**Given records:**
■ ■ ■ ■ ■

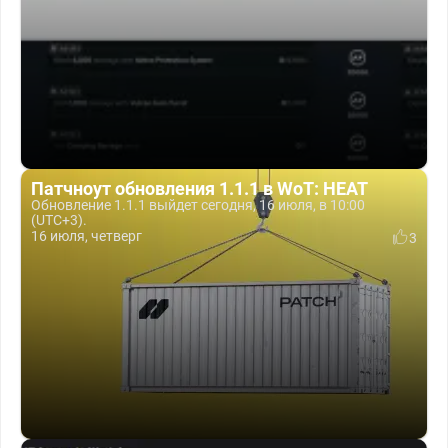
Патчноут обновления 1.1.1 в WoT: HEAT
Обновление 1.1.1 выйдет сегодня, 16 июля, в 10:00
(UTC+3).
16 июля, четверг
3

■ ■ ■ ■ ■

**Prompt:**
Convert the data above into a Markdown table with the columns "No." and "Line", giving each line of text its own numbered row and skipping blank lines. Leave the pictures out of the answer.

**Reply to the task:**
| No. | Line |
|---|---|
| 1 | Патчноут обновления 1.1.1 в WoT: HEAT |
| 2 | Обновление 1.1.1 выйдет сегодня, 16 июля, в 10:00 |
| 3 | (UTC+3). |
| 4 | 16 июля, четверг |
| 5 | 3 |